The new 74,000-square-foot Lehigh Business Innovation Building will open this November on the corner of Taylor Street and Packer Avenue after over a year of construction. It will integrate both business and technology in the classroom.
Joe Klocek, interim director of planning, design and construction, said the construction for the new business building was planned on an aggressive schedule to reduce any prolonged impact on campus.
“There should be a lot of activity over the next two months and it will approach completion quickly,” Klocek said.
Georgette Phillips, dean of the College of Business, said a ribbon cutting ceremony for the Business Innovation Building should take place in November, and the building will open for classes in January 2023.
Phillips said construction was set to begin in June 2020, but due to COVID-19, construction began in April 2021. Klocek said construction is still affected by the pandemic due to material and supply chain issues.
The initial plan was to expand Rauch Business Center, since the undergraduate and graduate programs have grown, but it was both “unaffordable” and “obstructive,” Phillips said.
She said the new building will provide more office space, classroom space and space for Executive Education: short-term professional development programs partnered with the Vistex Institute for those in the workforce.
Some features of the Business Innovation Building are as follows: new Financial Services Lab, Lehigh Ventures Lab, a recording studio for business communications, spaces for students to do mock interviews, reservable study spaces and an environmentally green roof.

------

### WORK TO BE COMPLETED
Reproduce the stretch of the Business Innovation Building article from "She said the" through "in the workforce.".

(Short-answer chart tasks)
------

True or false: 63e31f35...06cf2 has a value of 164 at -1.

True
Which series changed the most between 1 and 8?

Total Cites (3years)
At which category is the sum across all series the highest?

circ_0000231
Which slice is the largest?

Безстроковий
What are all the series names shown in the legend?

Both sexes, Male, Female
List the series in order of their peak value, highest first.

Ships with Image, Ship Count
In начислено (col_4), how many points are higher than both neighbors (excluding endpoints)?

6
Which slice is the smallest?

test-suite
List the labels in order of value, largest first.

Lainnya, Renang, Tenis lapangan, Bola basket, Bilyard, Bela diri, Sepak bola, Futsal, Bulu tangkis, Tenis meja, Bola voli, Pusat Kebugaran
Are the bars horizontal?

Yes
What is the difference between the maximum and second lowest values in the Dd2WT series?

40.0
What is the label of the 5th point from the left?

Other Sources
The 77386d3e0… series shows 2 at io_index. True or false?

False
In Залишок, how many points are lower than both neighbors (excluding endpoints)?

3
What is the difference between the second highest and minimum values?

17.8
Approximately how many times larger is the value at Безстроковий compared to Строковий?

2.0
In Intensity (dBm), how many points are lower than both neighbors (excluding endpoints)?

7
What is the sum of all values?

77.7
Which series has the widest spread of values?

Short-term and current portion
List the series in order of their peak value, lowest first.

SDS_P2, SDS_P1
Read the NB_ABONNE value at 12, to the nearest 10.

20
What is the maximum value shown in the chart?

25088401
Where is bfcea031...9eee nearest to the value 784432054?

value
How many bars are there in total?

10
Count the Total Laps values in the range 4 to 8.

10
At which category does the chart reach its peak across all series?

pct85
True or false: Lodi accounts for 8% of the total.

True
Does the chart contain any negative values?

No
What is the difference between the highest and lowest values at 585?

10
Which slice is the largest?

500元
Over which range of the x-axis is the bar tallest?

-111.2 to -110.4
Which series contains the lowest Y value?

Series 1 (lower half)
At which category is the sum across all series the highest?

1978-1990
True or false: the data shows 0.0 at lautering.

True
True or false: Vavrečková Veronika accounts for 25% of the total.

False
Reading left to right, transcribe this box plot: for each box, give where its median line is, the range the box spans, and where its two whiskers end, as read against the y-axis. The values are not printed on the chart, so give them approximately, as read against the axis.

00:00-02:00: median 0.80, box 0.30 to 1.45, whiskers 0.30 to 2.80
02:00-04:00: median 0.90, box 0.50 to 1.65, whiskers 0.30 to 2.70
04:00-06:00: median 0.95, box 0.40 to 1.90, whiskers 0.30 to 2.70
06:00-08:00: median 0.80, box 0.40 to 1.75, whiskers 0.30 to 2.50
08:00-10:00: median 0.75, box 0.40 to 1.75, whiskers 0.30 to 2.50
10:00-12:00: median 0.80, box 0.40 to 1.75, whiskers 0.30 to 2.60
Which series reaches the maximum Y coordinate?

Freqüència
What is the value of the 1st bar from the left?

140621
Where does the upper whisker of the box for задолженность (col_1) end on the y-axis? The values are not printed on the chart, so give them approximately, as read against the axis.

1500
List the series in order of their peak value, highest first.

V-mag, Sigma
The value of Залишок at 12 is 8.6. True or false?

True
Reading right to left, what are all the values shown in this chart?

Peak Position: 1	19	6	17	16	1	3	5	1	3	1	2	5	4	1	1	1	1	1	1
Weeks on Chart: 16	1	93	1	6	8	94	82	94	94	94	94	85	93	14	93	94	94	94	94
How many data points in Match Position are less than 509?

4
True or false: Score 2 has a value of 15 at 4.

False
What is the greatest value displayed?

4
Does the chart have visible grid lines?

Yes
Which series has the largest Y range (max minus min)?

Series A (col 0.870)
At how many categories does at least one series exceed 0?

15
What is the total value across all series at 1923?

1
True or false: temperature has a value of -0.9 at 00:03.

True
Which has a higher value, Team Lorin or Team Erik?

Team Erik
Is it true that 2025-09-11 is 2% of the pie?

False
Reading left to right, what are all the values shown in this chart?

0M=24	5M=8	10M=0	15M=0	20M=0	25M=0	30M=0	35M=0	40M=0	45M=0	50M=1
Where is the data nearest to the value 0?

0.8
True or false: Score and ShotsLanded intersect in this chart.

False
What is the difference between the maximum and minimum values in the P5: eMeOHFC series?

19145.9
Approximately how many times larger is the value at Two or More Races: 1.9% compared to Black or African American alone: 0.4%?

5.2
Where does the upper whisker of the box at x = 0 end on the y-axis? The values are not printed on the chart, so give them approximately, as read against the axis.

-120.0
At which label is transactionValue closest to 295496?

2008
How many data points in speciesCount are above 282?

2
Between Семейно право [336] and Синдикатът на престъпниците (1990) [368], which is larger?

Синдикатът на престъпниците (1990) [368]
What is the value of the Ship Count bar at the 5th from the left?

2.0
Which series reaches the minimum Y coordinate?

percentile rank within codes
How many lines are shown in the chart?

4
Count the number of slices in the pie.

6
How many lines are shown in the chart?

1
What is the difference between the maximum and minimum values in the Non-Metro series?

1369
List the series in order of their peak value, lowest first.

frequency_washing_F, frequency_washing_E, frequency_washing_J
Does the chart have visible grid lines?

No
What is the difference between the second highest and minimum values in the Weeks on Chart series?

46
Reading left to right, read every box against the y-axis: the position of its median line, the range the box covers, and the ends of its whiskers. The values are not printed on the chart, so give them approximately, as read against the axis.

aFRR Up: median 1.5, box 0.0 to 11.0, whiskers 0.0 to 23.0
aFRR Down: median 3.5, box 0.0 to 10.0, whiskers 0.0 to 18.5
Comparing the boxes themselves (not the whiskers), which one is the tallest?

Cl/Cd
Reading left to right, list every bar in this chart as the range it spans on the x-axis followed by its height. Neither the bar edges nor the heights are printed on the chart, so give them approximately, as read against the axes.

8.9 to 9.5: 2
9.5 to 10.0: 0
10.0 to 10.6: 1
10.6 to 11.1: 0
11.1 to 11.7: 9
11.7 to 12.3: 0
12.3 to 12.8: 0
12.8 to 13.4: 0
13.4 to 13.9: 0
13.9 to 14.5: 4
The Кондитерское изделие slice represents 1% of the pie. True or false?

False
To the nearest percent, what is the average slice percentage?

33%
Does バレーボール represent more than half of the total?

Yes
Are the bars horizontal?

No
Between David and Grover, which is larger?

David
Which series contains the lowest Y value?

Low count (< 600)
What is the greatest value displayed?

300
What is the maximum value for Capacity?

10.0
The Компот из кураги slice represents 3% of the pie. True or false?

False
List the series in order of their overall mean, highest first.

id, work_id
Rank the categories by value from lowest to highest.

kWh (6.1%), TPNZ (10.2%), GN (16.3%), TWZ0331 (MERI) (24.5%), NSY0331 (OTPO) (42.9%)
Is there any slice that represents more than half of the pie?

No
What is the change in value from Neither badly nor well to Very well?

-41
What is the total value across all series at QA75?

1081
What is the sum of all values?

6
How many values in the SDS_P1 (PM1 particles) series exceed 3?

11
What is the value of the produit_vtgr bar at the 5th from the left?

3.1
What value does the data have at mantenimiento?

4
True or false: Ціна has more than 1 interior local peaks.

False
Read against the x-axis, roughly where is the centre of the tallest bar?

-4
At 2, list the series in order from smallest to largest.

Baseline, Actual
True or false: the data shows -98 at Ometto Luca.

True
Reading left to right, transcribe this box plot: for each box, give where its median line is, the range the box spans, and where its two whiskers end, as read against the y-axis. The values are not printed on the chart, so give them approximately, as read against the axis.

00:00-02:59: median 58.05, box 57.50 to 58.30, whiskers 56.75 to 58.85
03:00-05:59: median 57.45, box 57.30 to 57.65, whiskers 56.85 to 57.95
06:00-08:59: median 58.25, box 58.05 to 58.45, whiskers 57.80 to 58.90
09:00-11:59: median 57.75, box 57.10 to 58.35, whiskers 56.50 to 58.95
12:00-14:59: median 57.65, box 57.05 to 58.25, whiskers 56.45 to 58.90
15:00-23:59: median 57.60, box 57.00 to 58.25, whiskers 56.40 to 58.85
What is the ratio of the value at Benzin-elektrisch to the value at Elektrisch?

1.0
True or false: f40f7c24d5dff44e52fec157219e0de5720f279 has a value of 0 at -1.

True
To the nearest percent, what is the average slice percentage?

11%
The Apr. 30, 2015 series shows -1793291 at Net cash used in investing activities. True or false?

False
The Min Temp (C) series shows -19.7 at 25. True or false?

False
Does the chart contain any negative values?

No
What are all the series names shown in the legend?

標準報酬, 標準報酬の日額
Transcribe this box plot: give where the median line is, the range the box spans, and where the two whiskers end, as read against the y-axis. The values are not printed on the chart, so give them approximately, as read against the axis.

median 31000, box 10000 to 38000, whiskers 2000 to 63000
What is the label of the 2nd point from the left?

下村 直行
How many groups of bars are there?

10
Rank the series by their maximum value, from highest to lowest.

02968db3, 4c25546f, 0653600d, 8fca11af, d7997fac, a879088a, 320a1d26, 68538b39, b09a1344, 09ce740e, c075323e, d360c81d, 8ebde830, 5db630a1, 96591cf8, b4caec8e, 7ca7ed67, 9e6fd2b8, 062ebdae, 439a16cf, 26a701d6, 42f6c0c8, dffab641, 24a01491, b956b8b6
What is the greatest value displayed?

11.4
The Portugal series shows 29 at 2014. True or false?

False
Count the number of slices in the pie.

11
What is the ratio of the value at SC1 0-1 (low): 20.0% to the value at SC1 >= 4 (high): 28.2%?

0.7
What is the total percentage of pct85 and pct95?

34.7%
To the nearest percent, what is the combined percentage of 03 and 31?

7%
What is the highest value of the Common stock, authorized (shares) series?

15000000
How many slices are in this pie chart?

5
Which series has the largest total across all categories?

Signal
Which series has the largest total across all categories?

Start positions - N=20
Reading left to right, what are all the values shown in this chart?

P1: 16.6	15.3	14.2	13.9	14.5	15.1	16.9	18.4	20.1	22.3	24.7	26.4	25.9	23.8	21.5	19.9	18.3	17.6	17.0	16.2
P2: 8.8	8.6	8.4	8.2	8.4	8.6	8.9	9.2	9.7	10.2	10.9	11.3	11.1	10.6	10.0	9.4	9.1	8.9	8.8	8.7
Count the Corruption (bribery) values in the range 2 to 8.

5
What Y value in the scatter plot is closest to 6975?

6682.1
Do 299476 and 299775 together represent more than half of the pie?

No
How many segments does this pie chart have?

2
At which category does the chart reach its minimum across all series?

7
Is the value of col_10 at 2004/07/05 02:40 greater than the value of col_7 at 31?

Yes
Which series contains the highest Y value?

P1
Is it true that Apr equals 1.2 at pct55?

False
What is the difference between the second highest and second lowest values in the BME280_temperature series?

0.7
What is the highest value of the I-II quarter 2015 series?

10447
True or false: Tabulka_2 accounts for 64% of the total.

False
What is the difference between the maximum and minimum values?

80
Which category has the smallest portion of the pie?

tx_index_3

------

### RESPONSE TO THIS EXERCISE
She said the new building will provide more office space, classroom space and space for Executive Education: short-term professional development programs partnered with the Vistex Institute for those in the workforce.